== DATA IN THIS EXERCISE

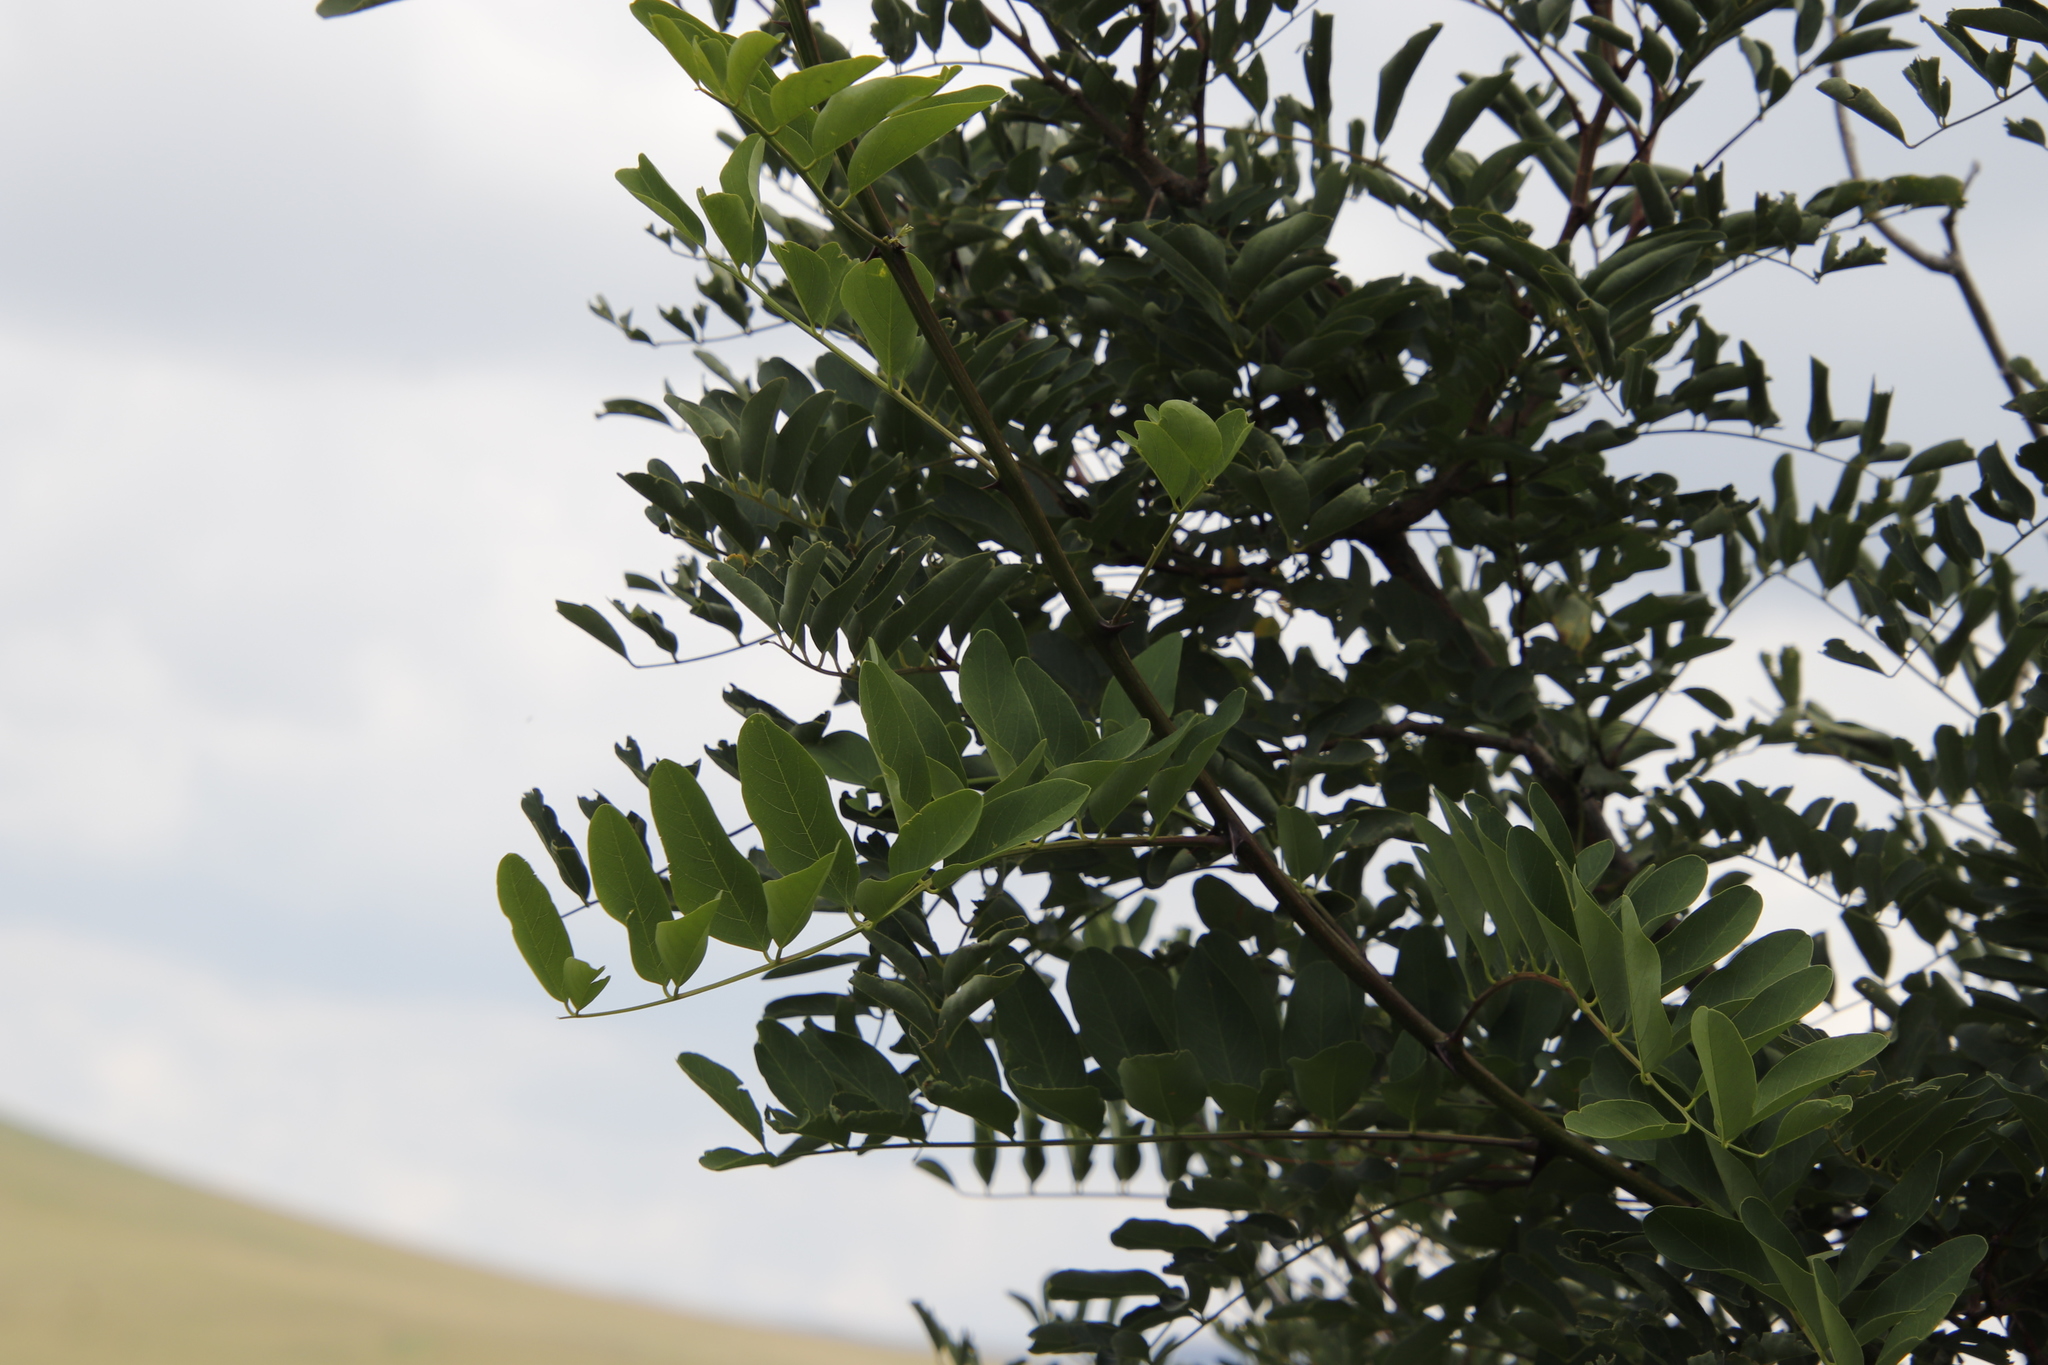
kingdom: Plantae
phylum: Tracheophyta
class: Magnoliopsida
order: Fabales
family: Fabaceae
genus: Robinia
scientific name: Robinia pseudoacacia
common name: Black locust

====
== DATA IN THIS EXERCISE

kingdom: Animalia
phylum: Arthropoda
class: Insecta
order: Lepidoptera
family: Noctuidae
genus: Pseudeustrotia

====
== DATA IN THIS EXERCISE

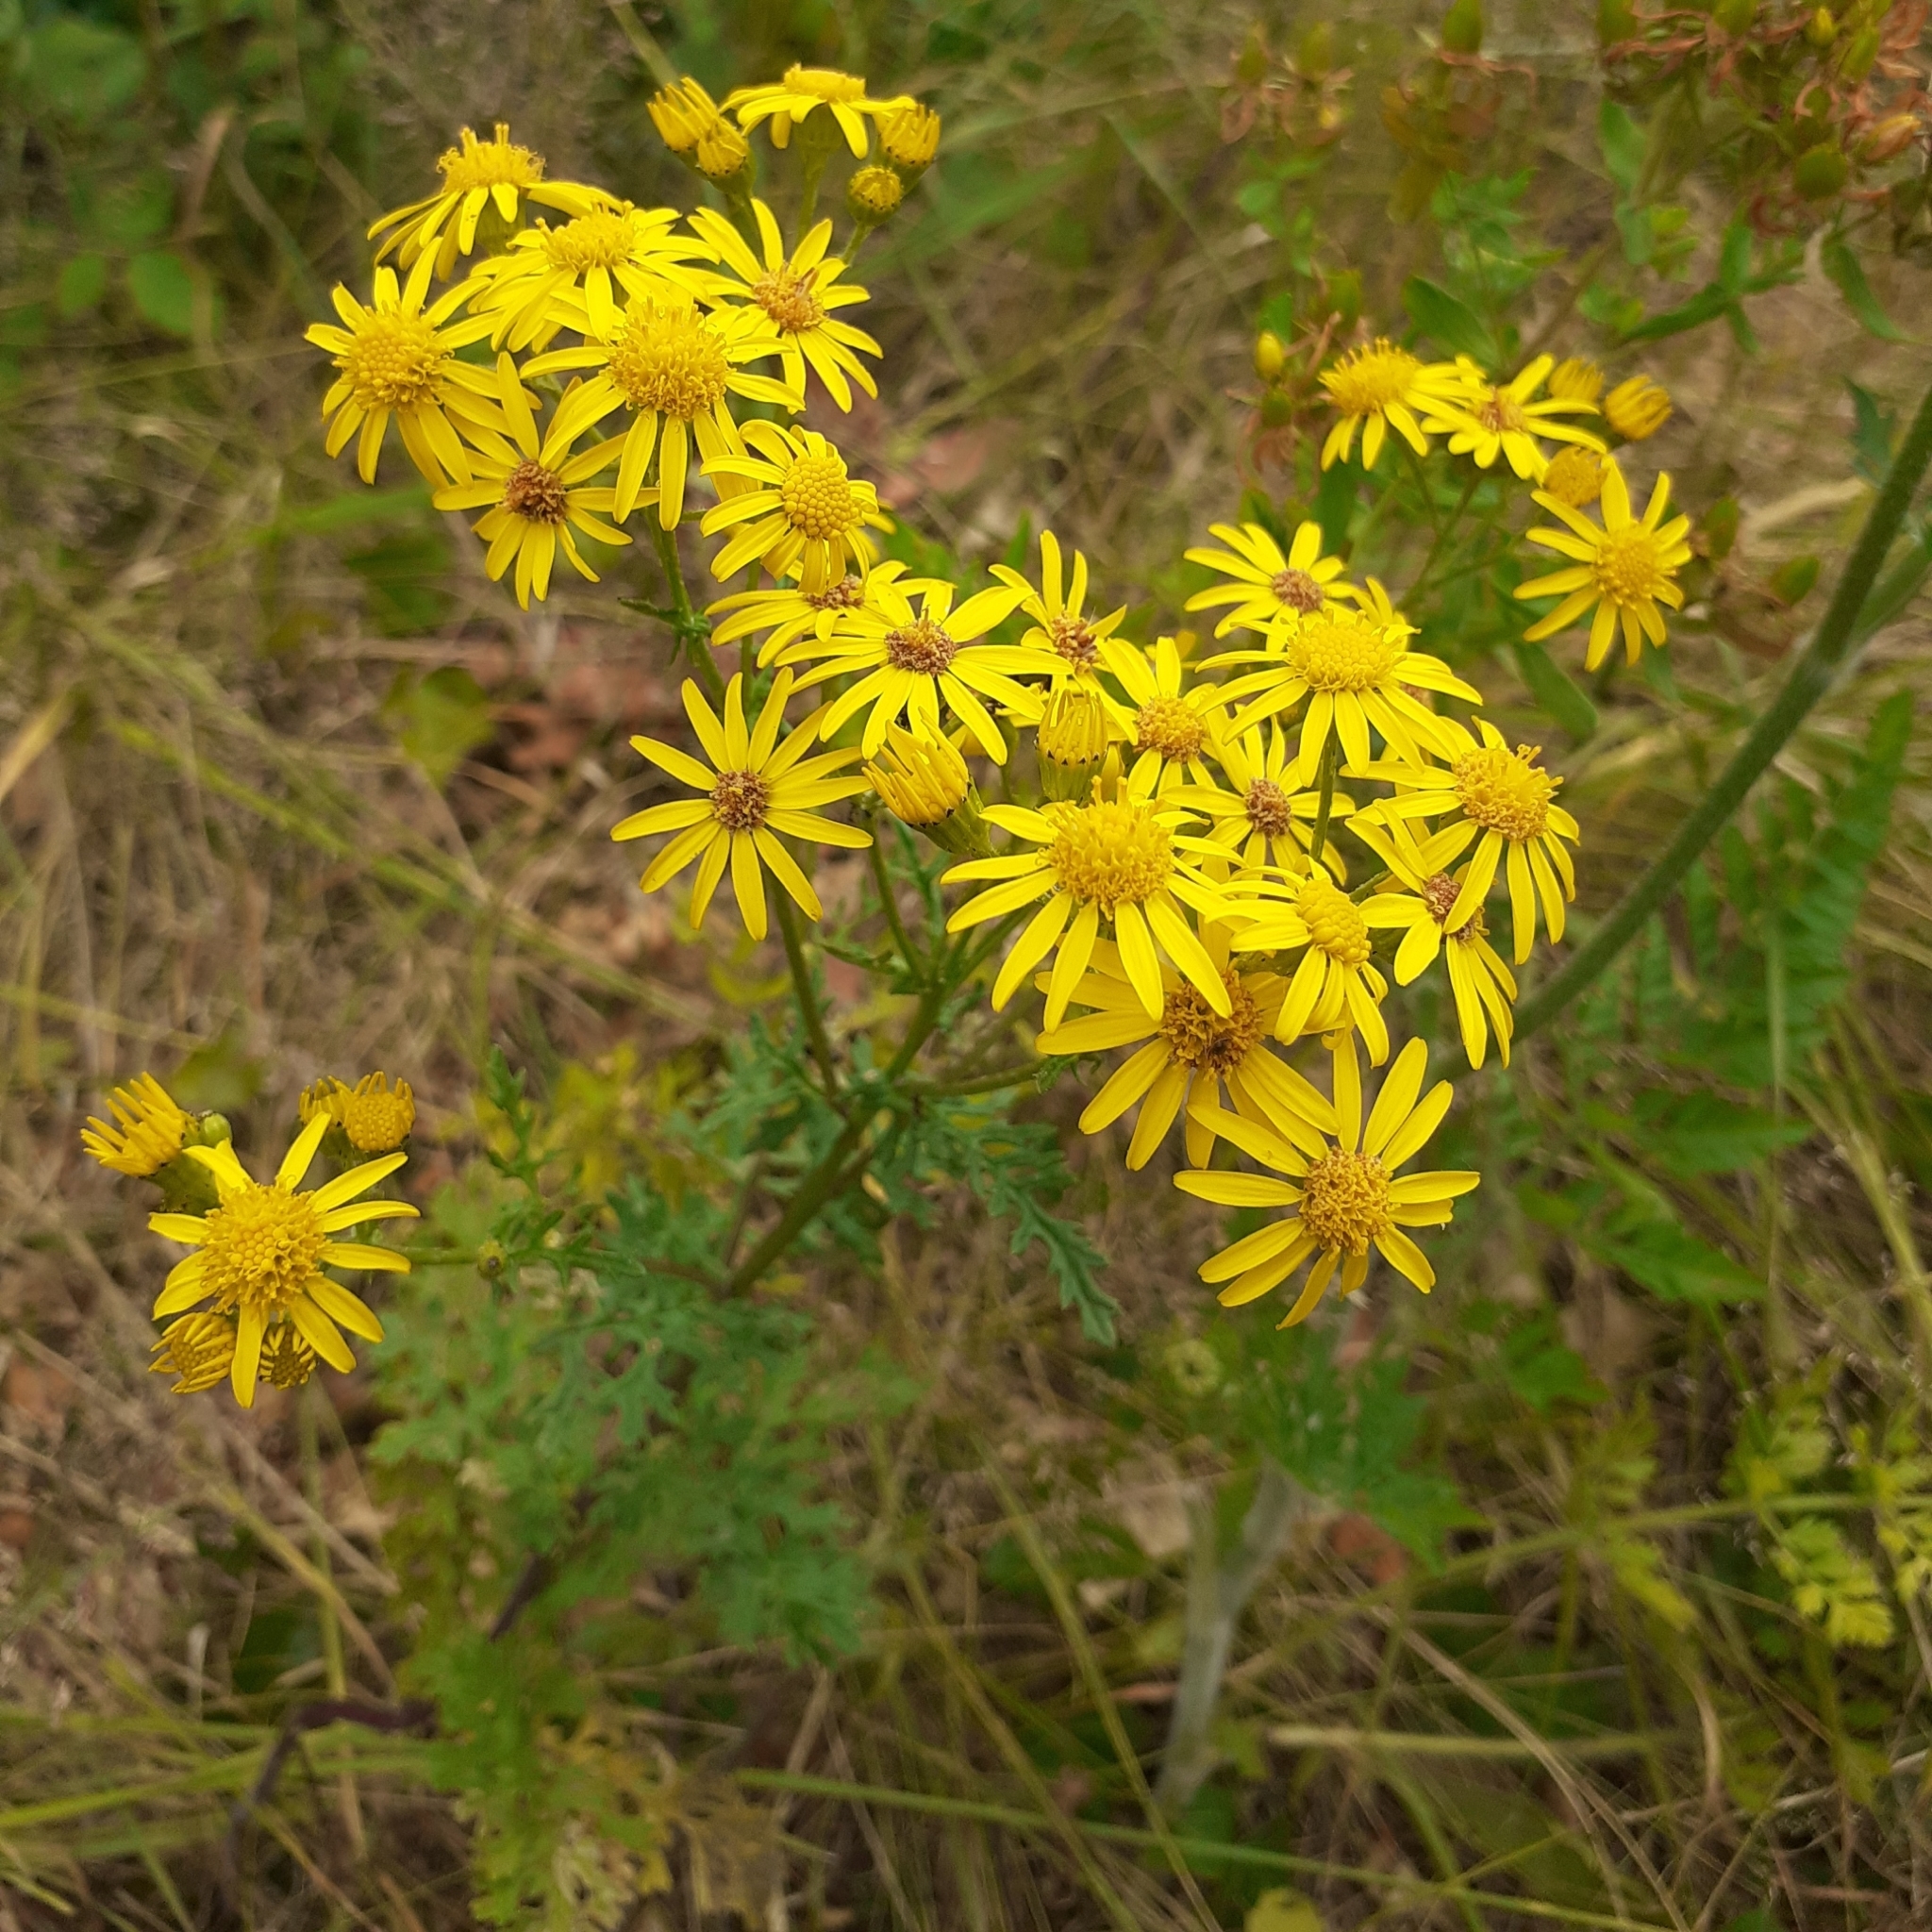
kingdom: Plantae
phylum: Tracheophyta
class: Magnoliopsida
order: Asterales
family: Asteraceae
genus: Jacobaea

====

TASK DIRECTIONS - Can you output the lines of the data as a numbered list, starting at the line that contains "order: Fabales" and ending after the line that contains "common name: Black locust", with blank lines omitted?

TASK OUTPUT -
1. order: Fabales
2. family: Fabaceae
3. genus: Robinia
4. scientific name: Robinia pseudoacacia
5. common name: Black locust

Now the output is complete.